Lakos remains confident Australia can adjust to lower demand for its abundant minerals. Yes, the mining investment boom has peaked, and the rate of growth in mining investment will decline over the next few years, he said. However, it won't cease altogether.
"We estimate that mining investment will peak at above A$100b and is likely to rebase at a normalised A$60b-$80b per annum."
The spend had been centred on the expansion of existing and vital new infrastructure necessary to maintain supply of iron ore, coal and copper, along with LNG.
The investment is a necessary response to ongoing demand, and now facilities such as ports and railways are in place, Australia was well positioned to deliver, Lakos said.
However, that massive investment included support infrastructure to deliver these key projects - for example housing for project workers. The growth in this ancillary spending, which has been a major driver for the West Australian and Queensland economies, will slow.
The non-mining portion of Australia's economy has been weak, leading many to describe it as a "two-speed economy", partly in boom and partly recessed.
Lakos said the non-mining sector has been weak because Australia had maintained relatively high interest rates through the GFC, there was a lack of confidence to deploy non-mining investment and a lack of investment by several state governments in the past decade.
The Reserve Bank of Australia had kept interest rates high to keep inflation under control and reduce potential runaway growth in mining.
That meant that through most of 2010 and 2011, Australia had a negative yield curve, meaning short-term interest rates (which are the RBA official rates) were much higher than long-term rates (for example, 10-year bonds).
"This can often be a negative for business," Lakos said.
The Australian dollar had also been high, supported by those high interest rates but impacting on exports and competitiveness.
While that's a challenging combination, Lakos sees room to now adjust the economy back to more normal settings.

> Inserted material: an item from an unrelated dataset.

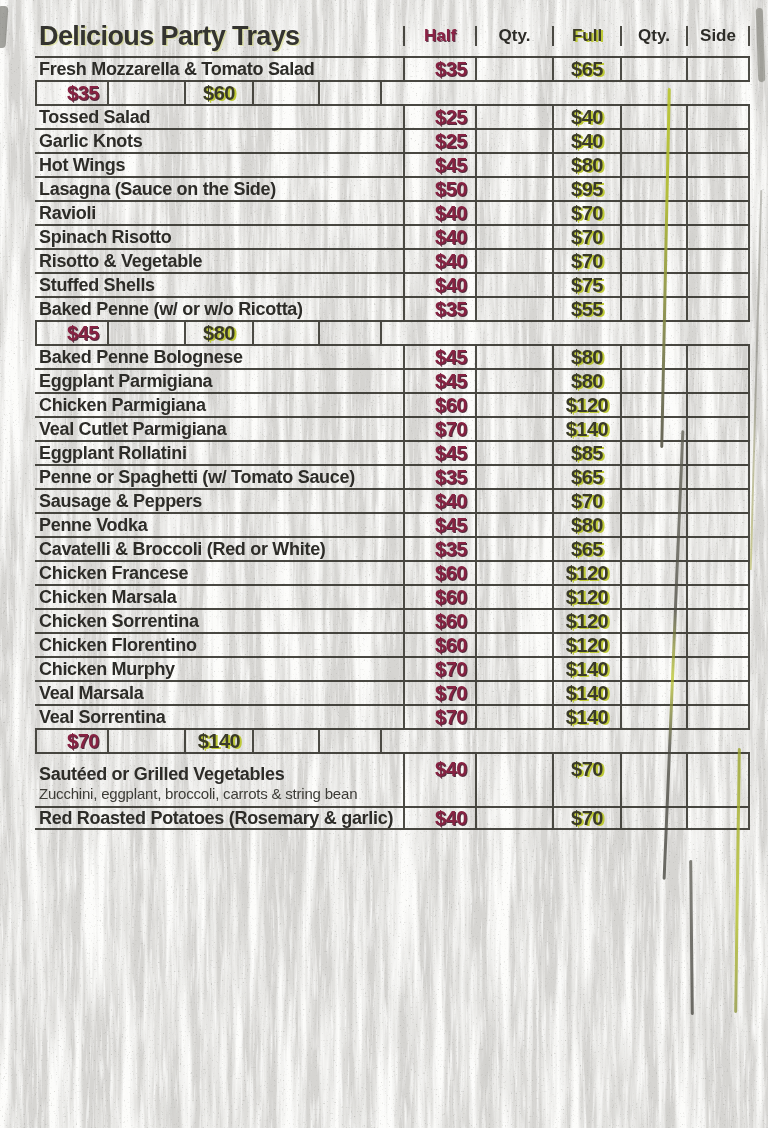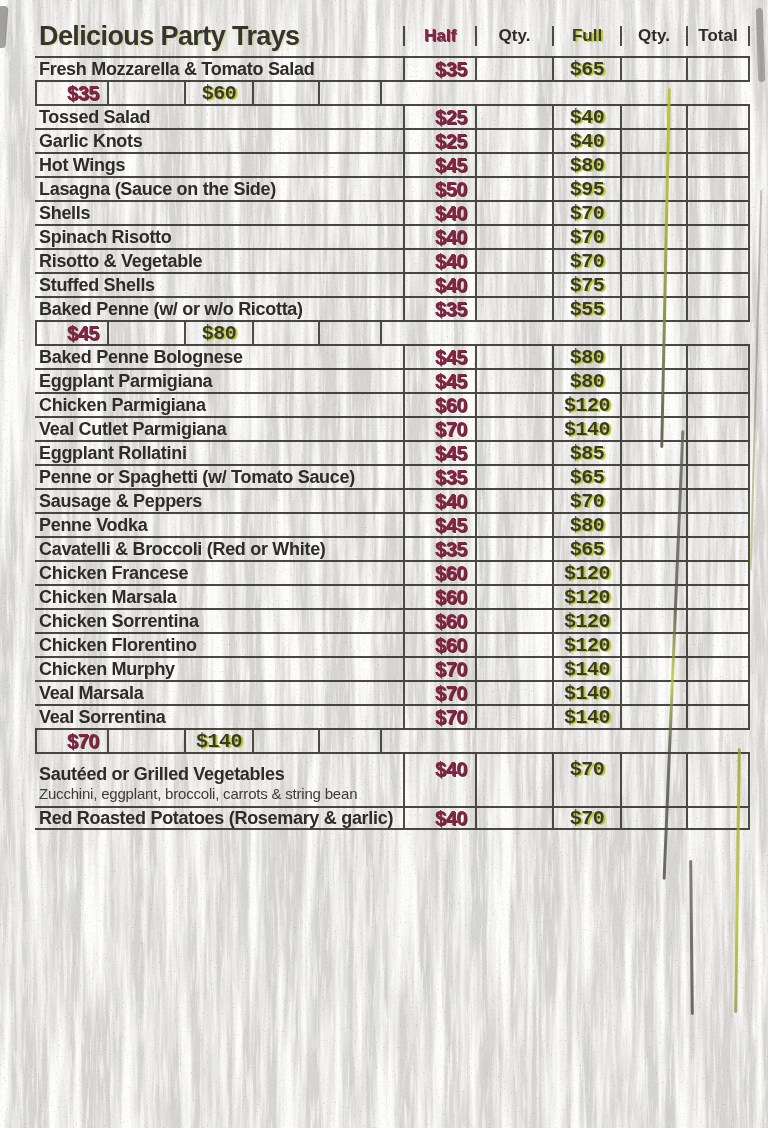"Total" div.c-total { text: Total -> Side }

"The slowing of the mining investment boom will afford the RBA to ease interest rates towards 3 per cent from 3.5 per cent currently, easing pressure on business and probably improving sentiment to invest.

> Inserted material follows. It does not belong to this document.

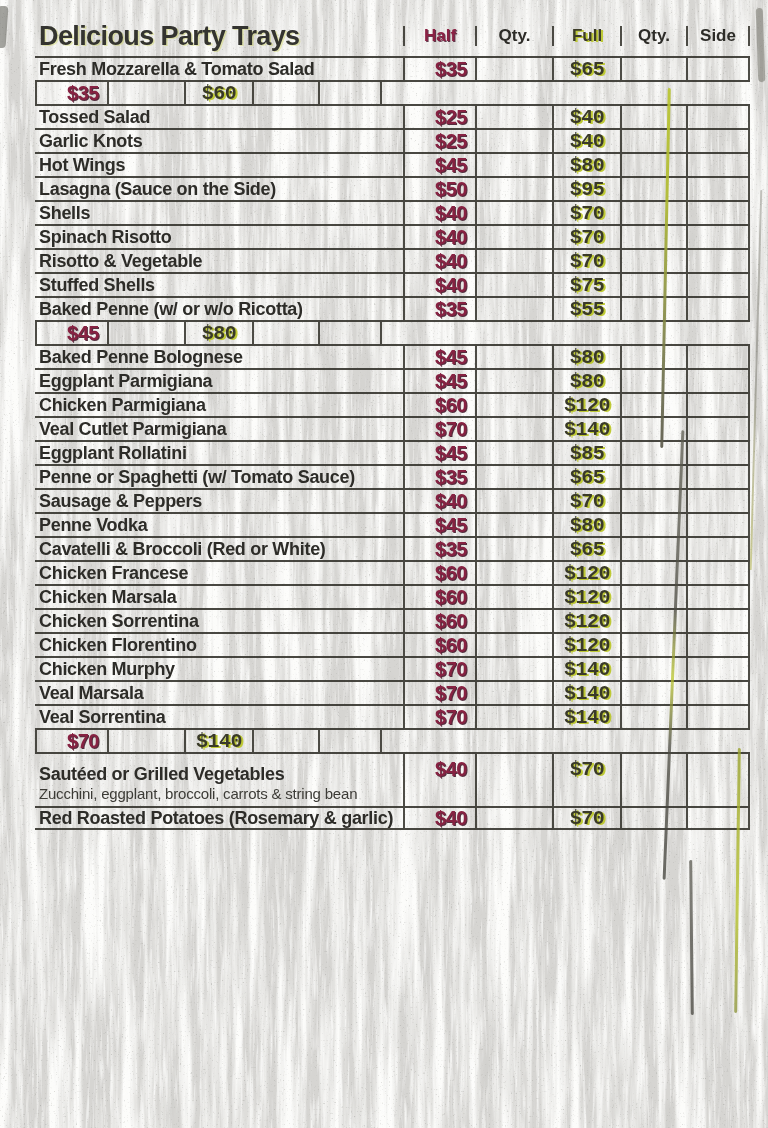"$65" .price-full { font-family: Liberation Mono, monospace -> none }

"It is expected that Australia will return to a more ‘normalised cycle'. That is, lower interest rates will drive a pickup in new housing construction and renovations," he said.
The Housing Industry Association estimates Australia has a shortage of about 35,000 dwellings, driven by population growth and the lack of a housing boom since 2003, Lakos said.
"Following this, non-residential construction will improve, followed by consumer confidence and consumer discretionary spending. Lastly, new state governments across the east coast are repairing budgets and will lift spending and investment over the coming three years."
But it isn't just high interest rates and a high dollar that make Australia look increasingly uncompetitive. IRG's Warner said Australia has become a very expensive place to do business.
"You hear all these stories about Kiwis going to Australia and getting jobs at burger joints in mining towns and being paid $100,000 a year. And a lot of those stories are true, which means it's very expensive to do business in Australia and the Chinese are starting to go elsewhere to get their resources.
"When department-store spending is down 10 per cent that's huge. That's an economy with people in it who aren't confident about the future," he said.
Warner sees some bright spots for investors looking across the Tasman.He thinks there's an upside for the precious metals sector, which could literally be the Australian economy's silver lining.